== Textauszug ==
Zugedröhnt am Netz

Stanley Sugarman hat ein Näschen für Talent. Er umrundet die Welt im Auftrag der Philadelphia 76ers, immer auf der Suche nach unentdeckten Jung-Basketballern für das NBA-Team. Scouting nennt sich dieser Job, und er ist alles andere als einfach. Doch Stanley (Adam Sandler) hat auch die Gabe, selbst beim vielversprechendsten Nachwuchs noch den entscheidenden Makel zu finden.
Die Spieler sind mal zu unbeherrscht, zu verletzungsanfällig, insgeheim zu alt oder schlicht zu zugedröhnt. Das zeigt der Netflix-Film „Hustle“ in einer Auftaktmontage, mit der Regisseur Jeremiah Zagar den Ton setzt für seinen Crowdpleaser: mit zügigen Schnitten, pointierten Dialogen und viel Musik. Man hat sogleich das Gefühl, diesmal könnte die Feelgood-Formel aufgehen.

Einer bringt Stanley zum Staunen

Nur einer bringt Stanley zum Staunen: Auf einem Bolzplatz in Spanien sieht er Bo Cruz (Juancho Hernangomez) zum ersten Mal. Einen Lulatsch, der Körper tätowiert und sehnig, die Haare kurzgeschoren. Ohne Aufhebens – und mit Arbeitsstiefeln an den Füßen – stiehlt er den Aufschneidern auf dem Platz die Show. Er trifft aus allen Lagen, blockt und findet auch mal den freien Mitspieler mit einem feinen Pass. Stanley ist sofort hin und weg.

== Ausgangsdaten ==
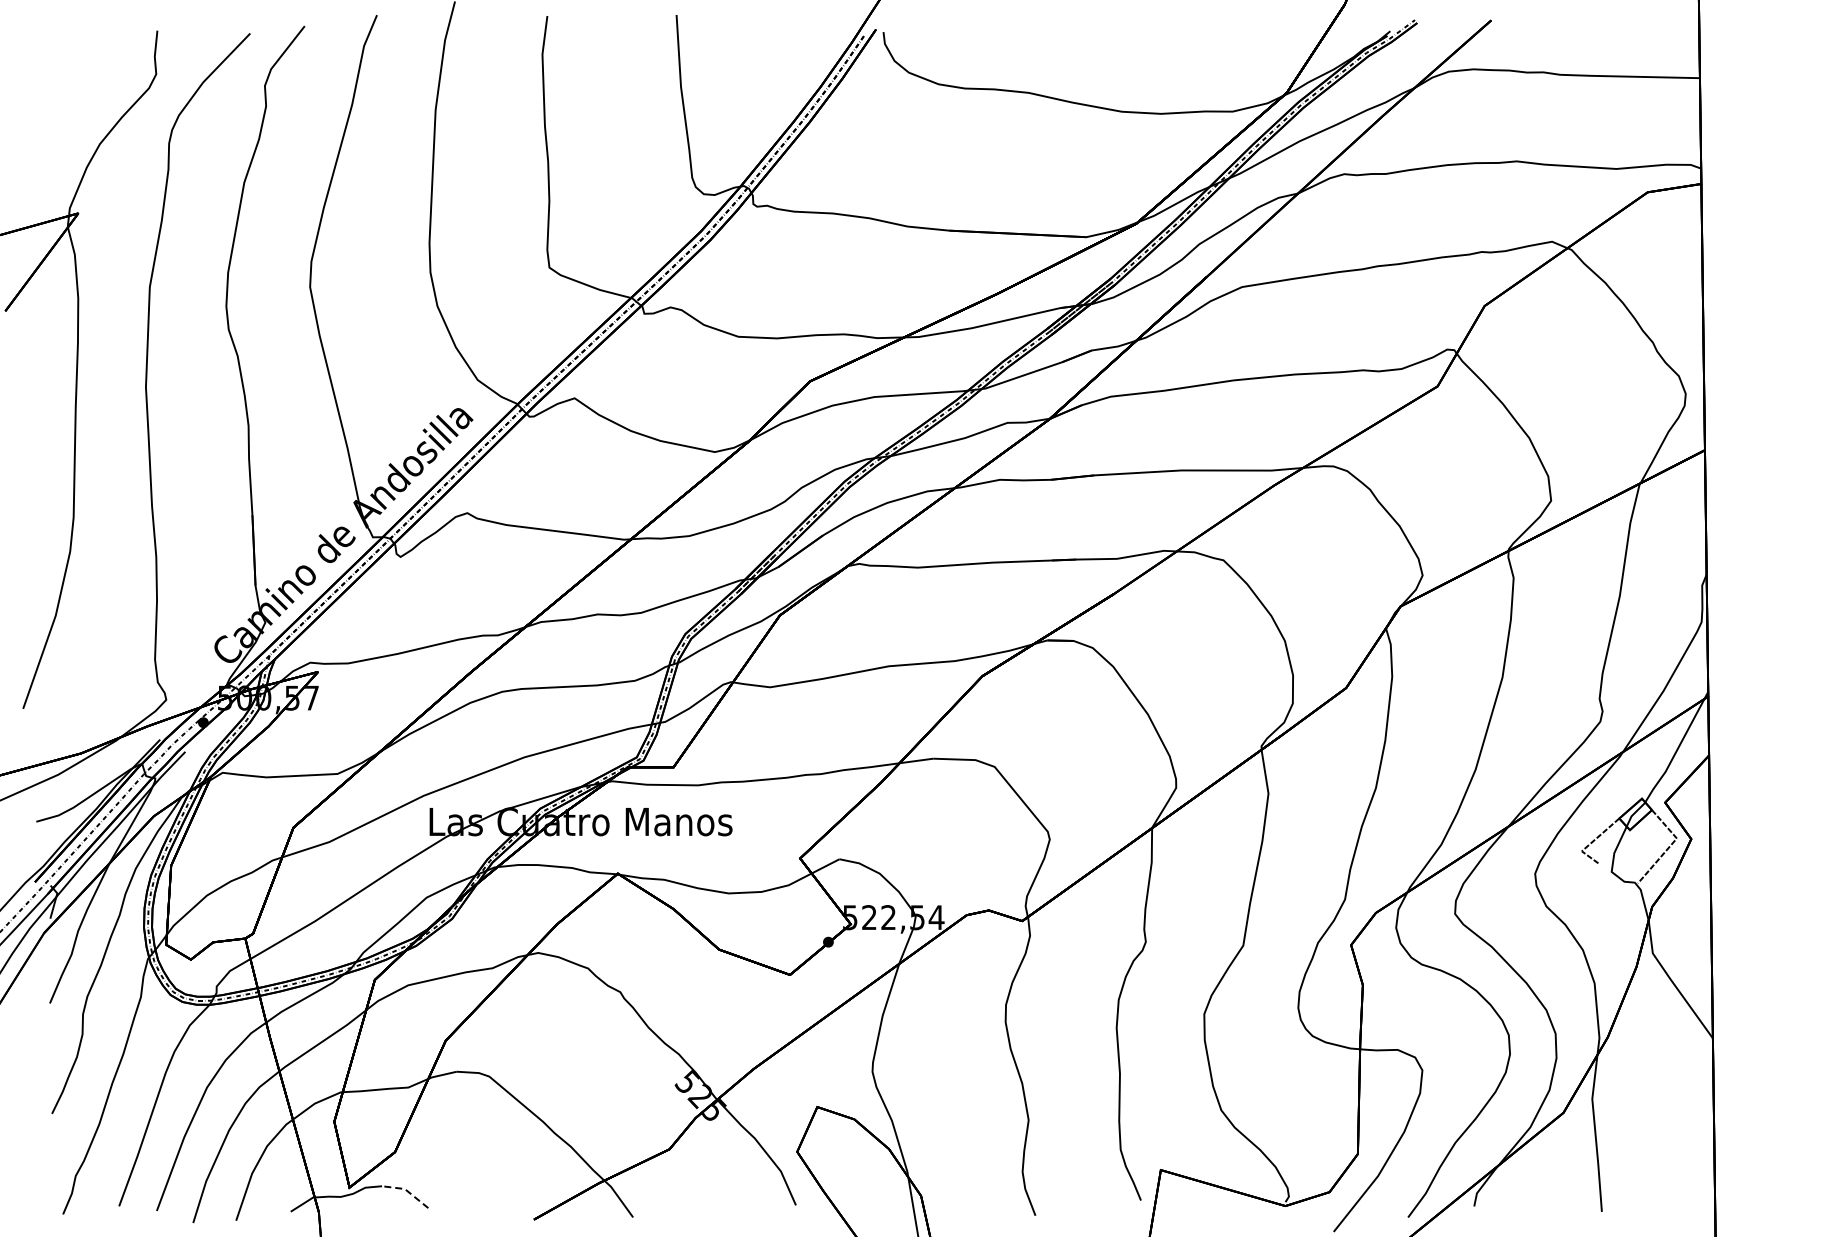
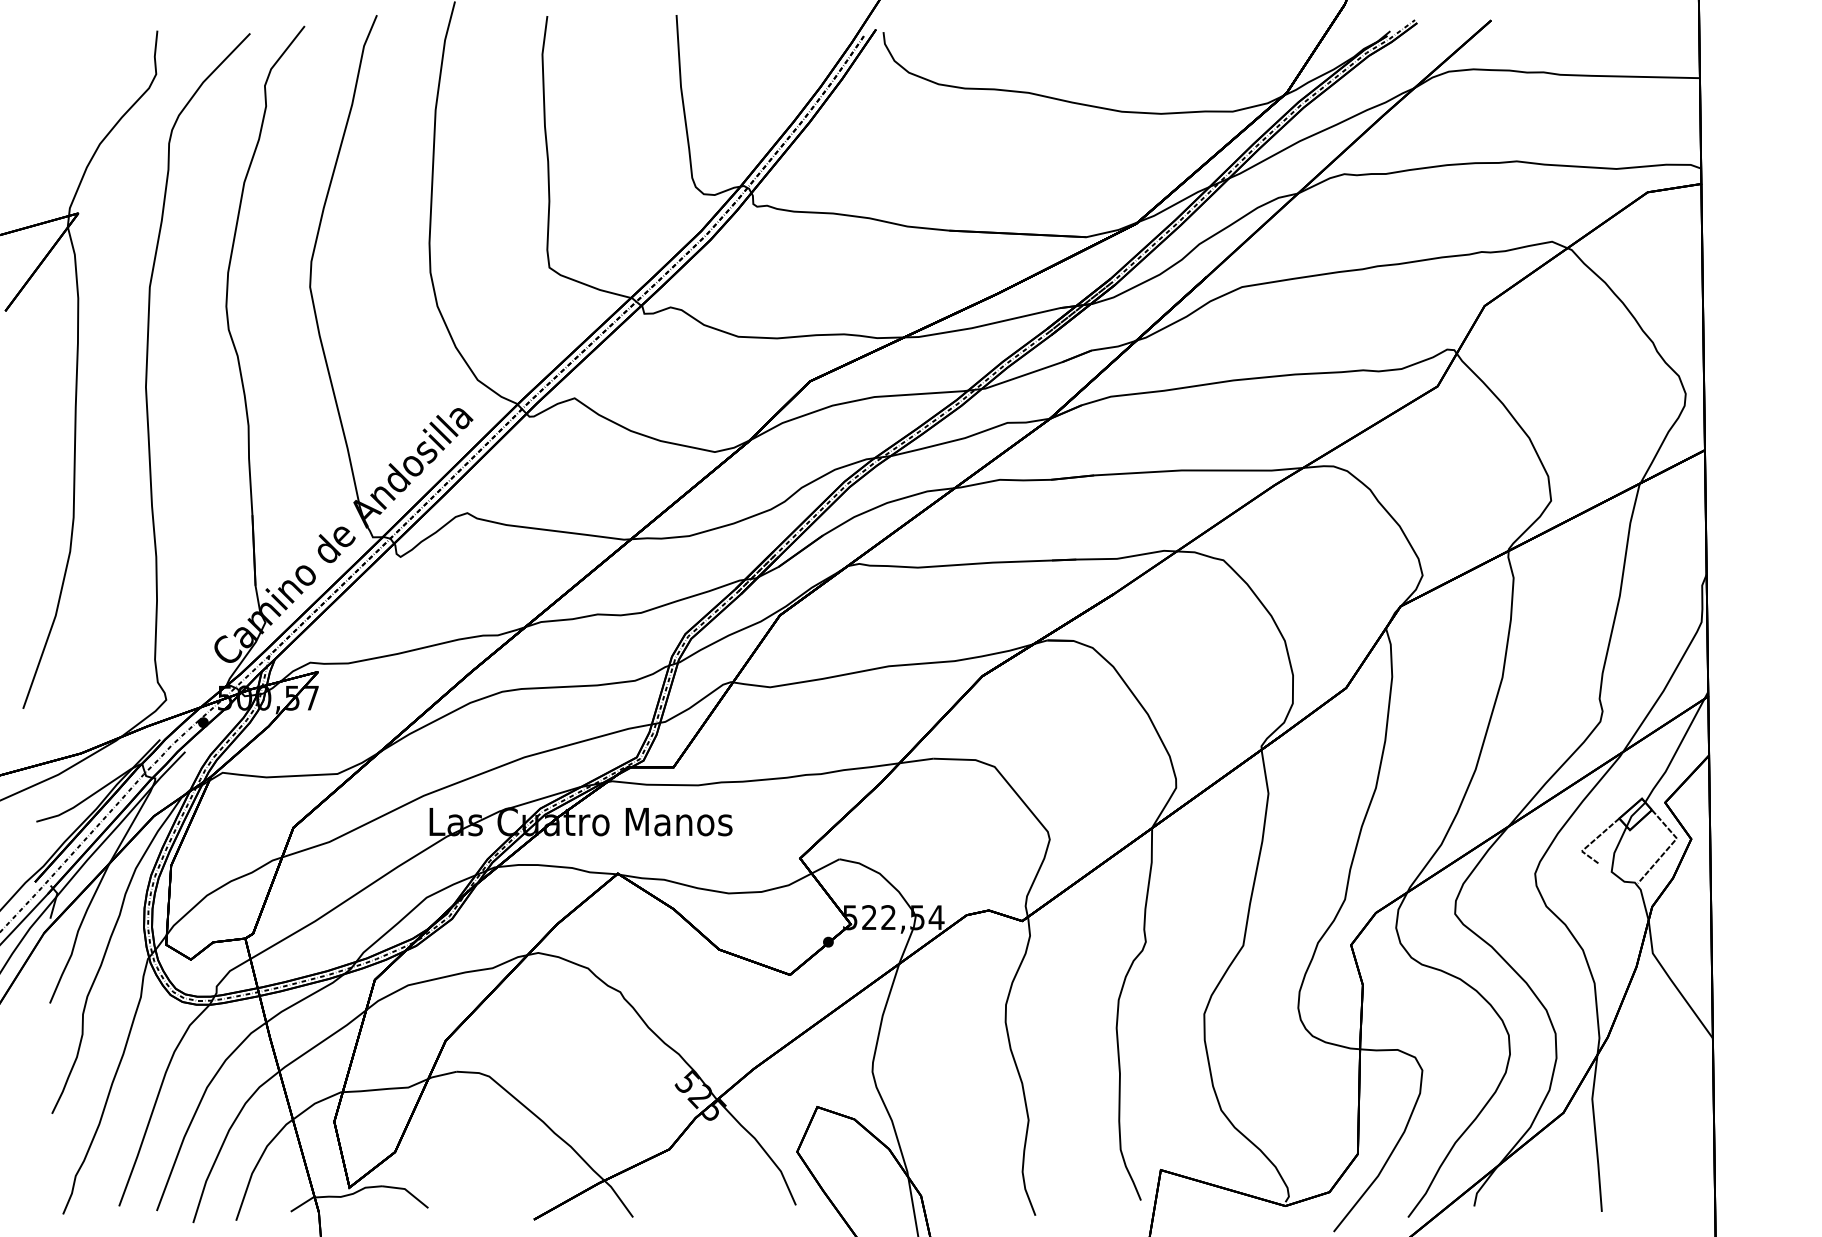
line at (407, 1190): dashed -> solid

== Aufgabe ==
Gib anhand des Textauszugs über den Film „Hustle“ an, wo Stanley den Spieler Bo Cruz zum ersten Mal sieht.

== Ergebnis ==
Auf einem Bolzplatz in Spanien.